Son œuvre revient à un super-essentialisme : l’Être c’est la patrie, les seuls vivants sont ceux qui se sont fondus dans le Vaterland, c’est à dire dans l’essence-même de l’Être. Pour les autres, il ne s’agit que d’"étants", des entités sans réelle consistance ontologique, dont Heidegger était allé jusqu’à dire que n’ayant pas d’(accès au "sol", ils n’avaient pas d’existence, ils n’avaient pas pu mourir dans les camps. Il s’étonne (1949) : "meurent-ils ?".

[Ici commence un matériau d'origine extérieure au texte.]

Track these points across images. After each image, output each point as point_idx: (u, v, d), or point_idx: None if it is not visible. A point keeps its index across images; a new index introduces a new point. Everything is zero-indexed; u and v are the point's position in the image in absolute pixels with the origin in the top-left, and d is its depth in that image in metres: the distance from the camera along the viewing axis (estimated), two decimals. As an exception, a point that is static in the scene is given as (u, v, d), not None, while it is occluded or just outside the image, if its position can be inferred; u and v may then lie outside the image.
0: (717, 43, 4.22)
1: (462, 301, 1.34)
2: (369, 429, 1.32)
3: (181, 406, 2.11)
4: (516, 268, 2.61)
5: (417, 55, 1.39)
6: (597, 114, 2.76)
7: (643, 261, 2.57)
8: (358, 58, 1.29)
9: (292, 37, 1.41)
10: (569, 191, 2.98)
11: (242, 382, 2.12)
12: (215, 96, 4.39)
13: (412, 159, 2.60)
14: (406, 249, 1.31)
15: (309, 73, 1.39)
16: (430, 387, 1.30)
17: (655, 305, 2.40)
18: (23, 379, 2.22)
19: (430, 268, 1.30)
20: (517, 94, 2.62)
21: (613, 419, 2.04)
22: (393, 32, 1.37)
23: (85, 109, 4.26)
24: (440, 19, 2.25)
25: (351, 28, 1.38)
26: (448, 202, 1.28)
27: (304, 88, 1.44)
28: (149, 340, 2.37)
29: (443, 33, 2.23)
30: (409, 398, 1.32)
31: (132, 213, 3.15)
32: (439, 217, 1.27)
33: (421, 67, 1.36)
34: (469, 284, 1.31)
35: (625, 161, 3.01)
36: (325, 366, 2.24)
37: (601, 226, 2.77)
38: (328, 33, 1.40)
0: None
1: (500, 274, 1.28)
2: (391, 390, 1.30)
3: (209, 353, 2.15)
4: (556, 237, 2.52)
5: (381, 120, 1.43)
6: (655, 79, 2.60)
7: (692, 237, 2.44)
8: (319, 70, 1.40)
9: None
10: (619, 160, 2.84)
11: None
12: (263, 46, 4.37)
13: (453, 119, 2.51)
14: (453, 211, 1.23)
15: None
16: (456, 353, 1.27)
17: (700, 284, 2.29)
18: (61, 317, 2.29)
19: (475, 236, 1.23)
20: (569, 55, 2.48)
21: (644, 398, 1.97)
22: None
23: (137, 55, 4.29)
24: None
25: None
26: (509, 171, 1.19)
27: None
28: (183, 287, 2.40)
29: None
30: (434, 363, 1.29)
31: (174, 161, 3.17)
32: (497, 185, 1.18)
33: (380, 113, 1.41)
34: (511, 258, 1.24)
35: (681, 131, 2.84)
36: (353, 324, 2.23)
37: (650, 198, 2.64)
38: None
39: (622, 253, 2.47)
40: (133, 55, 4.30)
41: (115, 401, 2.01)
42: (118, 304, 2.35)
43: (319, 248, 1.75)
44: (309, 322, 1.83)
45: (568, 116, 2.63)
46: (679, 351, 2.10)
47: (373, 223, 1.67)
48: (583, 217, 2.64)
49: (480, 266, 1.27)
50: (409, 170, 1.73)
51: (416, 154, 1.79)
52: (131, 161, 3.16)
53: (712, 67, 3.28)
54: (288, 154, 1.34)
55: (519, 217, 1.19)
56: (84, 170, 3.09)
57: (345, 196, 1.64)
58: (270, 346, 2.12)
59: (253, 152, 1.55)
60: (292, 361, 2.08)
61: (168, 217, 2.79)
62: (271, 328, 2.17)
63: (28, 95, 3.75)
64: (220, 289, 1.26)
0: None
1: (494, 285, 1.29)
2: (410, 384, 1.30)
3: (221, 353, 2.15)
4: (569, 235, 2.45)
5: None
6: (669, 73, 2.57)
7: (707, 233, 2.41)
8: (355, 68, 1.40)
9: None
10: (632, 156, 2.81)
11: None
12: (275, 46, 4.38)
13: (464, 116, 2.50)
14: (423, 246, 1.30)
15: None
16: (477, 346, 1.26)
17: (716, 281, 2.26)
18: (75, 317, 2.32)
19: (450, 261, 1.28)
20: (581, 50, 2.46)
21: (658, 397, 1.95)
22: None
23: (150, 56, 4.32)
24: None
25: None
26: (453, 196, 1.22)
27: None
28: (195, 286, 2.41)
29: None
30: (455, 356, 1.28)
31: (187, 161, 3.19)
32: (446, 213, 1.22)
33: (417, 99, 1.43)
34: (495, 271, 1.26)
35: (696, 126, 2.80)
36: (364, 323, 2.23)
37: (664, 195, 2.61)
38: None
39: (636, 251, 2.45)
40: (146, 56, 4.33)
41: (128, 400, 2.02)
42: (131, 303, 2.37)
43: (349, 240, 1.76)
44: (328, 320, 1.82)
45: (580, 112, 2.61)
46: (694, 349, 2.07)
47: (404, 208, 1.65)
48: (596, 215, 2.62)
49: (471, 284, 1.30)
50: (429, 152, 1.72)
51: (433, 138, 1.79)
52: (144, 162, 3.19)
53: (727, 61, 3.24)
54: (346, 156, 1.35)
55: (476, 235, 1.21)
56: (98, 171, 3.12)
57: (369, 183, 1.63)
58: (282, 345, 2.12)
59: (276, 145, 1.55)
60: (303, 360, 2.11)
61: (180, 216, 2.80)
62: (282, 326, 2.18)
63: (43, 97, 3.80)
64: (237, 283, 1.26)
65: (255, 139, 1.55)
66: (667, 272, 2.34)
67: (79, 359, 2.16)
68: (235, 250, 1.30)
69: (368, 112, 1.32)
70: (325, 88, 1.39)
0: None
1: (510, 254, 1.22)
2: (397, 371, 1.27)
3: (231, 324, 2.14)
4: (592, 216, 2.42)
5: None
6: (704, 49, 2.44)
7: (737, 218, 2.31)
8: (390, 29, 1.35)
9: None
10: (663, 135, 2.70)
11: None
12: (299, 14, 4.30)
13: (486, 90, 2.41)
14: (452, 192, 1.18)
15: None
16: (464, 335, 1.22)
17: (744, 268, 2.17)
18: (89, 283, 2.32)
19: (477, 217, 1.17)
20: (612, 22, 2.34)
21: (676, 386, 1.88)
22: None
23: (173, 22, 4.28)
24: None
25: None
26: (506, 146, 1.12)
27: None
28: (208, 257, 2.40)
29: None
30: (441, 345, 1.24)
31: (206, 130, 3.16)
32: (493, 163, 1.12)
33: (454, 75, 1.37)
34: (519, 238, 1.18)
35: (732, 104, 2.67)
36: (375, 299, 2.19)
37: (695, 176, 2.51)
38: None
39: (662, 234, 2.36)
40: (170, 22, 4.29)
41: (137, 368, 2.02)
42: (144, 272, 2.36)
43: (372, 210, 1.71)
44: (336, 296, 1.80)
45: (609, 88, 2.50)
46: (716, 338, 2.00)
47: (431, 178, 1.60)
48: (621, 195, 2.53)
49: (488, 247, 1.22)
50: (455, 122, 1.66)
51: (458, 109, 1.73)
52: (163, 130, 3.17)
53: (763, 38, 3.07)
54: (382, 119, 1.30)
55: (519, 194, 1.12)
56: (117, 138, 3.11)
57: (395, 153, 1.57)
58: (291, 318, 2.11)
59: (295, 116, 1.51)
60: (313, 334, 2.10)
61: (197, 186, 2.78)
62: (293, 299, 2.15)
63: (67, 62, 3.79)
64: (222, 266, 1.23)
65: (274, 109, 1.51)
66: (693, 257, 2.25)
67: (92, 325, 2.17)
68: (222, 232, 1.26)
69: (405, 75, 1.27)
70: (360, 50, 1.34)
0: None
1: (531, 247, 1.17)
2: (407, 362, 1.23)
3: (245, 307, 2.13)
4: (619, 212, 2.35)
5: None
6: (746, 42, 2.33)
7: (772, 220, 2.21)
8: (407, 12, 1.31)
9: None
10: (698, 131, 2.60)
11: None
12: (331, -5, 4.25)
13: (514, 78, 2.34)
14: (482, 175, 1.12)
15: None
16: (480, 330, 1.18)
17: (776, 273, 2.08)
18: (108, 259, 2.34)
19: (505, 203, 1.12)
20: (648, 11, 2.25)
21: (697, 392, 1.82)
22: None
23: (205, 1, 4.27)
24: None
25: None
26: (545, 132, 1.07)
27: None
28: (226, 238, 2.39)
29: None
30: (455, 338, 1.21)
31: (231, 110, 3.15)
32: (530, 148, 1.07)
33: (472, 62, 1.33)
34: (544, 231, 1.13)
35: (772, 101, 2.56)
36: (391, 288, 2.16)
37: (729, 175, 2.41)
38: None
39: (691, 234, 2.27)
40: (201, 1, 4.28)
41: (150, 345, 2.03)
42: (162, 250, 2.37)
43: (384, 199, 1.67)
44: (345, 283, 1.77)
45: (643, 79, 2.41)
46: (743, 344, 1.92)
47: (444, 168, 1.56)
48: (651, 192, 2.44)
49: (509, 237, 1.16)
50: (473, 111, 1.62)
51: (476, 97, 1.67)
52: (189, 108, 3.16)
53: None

Et de drainer à sa suite une cohorte interminable et prestigieuse, dont beaucoup de ces émules ou admirateurs-trices ne le remettent jamais en question (Arendt, Agamben, Derrida, Zizek, Nancy, Badiou...) mais au contraire aggravent la destruction, la soi-disant déconstruction qui est surtout une fuite en avant vers la fin des temps. Même Levinas parfois succombe à l’essentialisation.
Il pose un super-essentialisme. Et cet essentialisme fait deux choses. D’abord il pose que sans ancrage territorial, animé d’une mythologie-idéologie, on n’est pas vivant, on ne mérite pas de vivre. On ne fait que passer, et passant, le fait qu’on meure est indiffèrent.
Ensuite, il défait, décroche, détruit la pensée, la philosophie, la raison, l’éthique, la relation de Je à Tu, pour tout fondre dans le Vaterland-Être. Il n’est plus besoin de penser, Heidegger s’en est chargé. Il est question maintenant de défaire et d’obéir à la race.
Les chemins ne mènent nulle part parce qu’il n’ont plus besoin "d’aller". Le temps et l’histoire sont terminés. Ils se résolvent dans l’essence : sol, sang, mythe, idéologie, obéissance.
Plus besoin "d’aller", il suffit d’être. Si les conditions sont réunies.
Alors, qualifier les palestiniens d’animaux, taire la souffrance de l’autre pour ne mettre en pointe que la sienne, seule digne, seule réelle, seule vraie, n’est-ce pas strictement de l’essentialisme ?
Parer le bourreau de grands tropes romantiques - solitude, souffrance, coeur, arrachement, nuages noirs et bibliques, hugoliens en fond de tableau - c’est le faire exister, épais, beau, tragique, scintillant. C’est lui concéder à lui seul la réalité, celle d’être doté d’une essence, visible par les signes de la passion, du tragique.
L’autre est un animal. Qu’il meure, oui bien sûr, c’est comme dans les abattoirs industriels, c’est moche, mais bon, c’est ainsi. D’ailleurs sont-ce bien des humains ? Et d’ailleurs "meurent-ils" ?
L’unique discours entendu est celui de l’essentialisation, les israéliens sont, les français sont, les italiens sont, les palestiniens sont, les américains, ukrainiens, russes... sont.
Henri Meschonnic qualifiait la pensée de Heidegger de national-essentialisme. Et il épinglait ceux qui s’y compromettaient ou lui concédaient trop complaisamment leur travail, et leur cécité bienveillante. Ce sont eux qui ont formé notre pensée en grande partie.
Il est temps de se remettre à penser vraiment et reprendre : le sujet, la création, la singularité, le nuancé, le précis, le flou aussi et au même titre que le précis, le poétique, l’éthique, la lisière, le tissé, l’indicible, le tendre.
Pour cela : s’ancrer oui, mais de partout, petitement, quitter, refuser, repousser la nation, l’État, les raisons supérieures... leurs frontières et leurs flics, leurs moulinets de bras et leurs adjectifs imbéciles. Ou non. Ne pas s’ancrer, partir, ou faire du départ continu son ancrage, manière d’être. Peu importe d’ailleurs. Quitter les menues séparations dont on se drape comme dans des plis bibliques, et redire "Je", "Tu", se plaire à l’indécis, cesser de théoriser grand, et pratiquer fin, complexe, intriqué, continu.